MATERIALS PROVIDED START

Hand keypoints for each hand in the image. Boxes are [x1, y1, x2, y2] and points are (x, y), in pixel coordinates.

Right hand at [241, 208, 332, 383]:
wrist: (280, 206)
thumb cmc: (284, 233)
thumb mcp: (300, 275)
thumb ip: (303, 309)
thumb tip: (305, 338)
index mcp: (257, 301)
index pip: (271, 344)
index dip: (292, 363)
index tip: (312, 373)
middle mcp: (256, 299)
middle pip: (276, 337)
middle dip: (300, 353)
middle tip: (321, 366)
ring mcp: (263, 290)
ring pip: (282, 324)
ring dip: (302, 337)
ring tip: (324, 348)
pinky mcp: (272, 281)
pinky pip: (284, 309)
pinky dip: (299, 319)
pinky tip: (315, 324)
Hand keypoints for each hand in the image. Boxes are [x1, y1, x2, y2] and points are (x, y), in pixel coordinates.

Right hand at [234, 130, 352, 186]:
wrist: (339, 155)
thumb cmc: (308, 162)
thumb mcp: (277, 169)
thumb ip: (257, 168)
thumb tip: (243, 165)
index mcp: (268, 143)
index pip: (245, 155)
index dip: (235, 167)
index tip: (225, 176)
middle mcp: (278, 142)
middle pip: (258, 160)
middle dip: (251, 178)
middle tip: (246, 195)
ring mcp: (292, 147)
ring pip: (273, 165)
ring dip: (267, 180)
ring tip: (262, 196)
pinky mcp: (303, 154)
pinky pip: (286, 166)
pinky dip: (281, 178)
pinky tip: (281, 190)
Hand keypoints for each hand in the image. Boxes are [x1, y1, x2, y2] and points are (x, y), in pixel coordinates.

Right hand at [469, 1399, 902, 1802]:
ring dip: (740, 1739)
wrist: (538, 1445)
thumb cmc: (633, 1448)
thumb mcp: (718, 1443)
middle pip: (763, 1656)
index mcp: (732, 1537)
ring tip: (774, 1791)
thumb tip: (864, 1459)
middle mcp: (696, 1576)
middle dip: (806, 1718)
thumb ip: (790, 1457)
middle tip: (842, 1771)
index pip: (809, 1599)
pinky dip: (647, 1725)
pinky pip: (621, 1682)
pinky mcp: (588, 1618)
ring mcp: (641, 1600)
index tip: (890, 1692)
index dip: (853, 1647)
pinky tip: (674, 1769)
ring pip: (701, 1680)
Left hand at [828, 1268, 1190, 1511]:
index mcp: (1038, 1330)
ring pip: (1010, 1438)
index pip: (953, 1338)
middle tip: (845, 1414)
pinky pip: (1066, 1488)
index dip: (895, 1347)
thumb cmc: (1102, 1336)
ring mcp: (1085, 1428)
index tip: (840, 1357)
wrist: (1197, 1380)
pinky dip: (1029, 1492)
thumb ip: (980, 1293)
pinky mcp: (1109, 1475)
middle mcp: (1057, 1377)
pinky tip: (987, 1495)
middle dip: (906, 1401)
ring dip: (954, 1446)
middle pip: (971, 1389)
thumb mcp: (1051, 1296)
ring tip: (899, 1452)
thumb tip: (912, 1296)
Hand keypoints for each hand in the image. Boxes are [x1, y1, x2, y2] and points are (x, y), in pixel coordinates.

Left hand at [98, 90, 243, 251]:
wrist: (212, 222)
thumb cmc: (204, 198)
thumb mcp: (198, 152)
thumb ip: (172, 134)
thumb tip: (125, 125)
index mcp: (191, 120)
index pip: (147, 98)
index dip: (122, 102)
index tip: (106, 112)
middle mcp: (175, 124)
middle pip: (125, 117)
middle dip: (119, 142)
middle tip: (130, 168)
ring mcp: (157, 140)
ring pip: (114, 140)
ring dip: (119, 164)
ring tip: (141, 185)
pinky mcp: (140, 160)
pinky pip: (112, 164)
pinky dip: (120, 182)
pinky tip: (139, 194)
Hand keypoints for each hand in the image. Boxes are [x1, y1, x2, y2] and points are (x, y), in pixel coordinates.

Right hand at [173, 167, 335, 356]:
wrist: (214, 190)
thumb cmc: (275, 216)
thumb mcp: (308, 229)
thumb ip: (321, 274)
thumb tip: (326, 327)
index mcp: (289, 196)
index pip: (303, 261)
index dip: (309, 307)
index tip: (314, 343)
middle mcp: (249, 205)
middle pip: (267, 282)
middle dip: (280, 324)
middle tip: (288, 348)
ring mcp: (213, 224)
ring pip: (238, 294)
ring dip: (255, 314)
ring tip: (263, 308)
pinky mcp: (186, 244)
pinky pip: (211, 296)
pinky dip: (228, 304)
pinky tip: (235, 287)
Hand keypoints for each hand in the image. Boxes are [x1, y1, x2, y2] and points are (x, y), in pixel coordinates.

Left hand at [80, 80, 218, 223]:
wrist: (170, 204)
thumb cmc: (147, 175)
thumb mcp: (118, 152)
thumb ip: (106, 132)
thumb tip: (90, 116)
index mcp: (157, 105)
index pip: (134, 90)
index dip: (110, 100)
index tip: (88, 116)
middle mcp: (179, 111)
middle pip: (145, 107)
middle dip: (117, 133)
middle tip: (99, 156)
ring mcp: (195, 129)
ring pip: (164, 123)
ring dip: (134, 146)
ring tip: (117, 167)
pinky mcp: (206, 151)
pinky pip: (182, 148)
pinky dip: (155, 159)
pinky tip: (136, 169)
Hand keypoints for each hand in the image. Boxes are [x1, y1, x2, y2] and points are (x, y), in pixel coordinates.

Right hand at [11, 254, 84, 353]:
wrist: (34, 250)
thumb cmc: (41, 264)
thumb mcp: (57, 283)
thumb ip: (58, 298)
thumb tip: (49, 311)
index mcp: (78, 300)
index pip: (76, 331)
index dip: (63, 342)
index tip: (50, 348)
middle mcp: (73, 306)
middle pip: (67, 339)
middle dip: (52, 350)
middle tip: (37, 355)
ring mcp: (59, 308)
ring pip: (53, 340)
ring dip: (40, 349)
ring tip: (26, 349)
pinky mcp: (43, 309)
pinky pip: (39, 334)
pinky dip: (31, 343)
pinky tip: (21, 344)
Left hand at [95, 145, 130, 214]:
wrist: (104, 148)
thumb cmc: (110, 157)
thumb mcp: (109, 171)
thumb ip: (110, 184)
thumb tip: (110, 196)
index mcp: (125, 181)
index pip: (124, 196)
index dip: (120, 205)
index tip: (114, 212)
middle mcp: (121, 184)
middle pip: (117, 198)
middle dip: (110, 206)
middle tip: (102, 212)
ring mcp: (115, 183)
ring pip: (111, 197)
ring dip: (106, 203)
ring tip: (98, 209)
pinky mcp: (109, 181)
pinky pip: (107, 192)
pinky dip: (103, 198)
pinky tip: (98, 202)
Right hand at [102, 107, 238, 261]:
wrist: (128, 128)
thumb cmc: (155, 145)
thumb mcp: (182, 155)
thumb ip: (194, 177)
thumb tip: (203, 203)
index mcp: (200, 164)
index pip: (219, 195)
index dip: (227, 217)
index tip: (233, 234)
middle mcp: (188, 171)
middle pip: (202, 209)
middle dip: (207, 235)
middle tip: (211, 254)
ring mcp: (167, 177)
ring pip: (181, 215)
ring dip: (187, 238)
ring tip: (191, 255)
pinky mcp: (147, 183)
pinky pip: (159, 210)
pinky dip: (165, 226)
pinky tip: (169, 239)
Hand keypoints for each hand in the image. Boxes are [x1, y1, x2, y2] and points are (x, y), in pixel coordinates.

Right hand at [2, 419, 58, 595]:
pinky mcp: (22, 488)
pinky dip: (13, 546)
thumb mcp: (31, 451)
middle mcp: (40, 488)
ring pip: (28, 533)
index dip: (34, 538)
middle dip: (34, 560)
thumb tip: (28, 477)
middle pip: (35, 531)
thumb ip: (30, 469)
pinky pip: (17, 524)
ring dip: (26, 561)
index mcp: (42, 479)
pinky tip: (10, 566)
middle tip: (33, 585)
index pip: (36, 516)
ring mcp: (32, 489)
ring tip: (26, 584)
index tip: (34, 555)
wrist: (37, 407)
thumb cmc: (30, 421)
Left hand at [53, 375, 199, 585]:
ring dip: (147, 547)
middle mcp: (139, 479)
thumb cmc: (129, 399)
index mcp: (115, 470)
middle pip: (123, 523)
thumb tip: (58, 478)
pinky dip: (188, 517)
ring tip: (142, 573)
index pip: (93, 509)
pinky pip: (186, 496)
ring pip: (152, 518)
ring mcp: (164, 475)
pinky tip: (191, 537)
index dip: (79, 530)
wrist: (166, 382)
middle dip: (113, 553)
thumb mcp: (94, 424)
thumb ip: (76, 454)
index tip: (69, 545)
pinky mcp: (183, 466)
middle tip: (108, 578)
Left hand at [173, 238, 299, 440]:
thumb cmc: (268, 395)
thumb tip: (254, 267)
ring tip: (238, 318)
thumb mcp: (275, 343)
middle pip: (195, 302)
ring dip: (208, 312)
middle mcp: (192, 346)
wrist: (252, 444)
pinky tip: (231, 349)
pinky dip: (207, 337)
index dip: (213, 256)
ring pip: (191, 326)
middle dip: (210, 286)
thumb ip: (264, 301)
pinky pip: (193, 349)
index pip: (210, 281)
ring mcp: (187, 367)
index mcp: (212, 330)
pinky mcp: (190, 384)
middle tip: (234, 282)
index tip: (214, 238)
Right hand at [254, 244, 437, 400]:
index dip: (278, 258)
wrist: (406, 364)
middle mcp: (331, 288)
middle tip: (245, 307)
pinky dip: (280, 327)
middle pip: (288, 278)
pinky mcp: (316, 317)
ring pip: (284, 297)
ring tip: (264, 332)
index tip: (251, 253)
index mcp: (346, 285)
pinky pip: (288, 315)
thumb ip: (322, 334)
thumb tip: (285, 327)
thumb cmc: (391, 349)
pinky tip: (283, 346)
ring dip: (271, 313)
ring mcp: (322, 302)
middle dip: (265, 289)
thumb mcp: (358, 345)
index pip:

MATERIALS PROVIDED END

▶ _DIRECTIONS FOR THIS TASK_
Match on "Right": copy every line in the records that has it.

▶ _EXERCISE SOLUTION_
Right hand at [241, 208, 332, 383]:
Right hand at [234, 130, 352, 186]:
Right hand at [469, 1399, 902, 1802]:
Right hand at [173, 167, 335, 356]:
Right hand at [11, 254, 84, 353]:
Right hand at [102, 107, 238, 261]:
Right hand at [2, 419, 58, 595]:
Right hand at [254, 244, 437, 400]:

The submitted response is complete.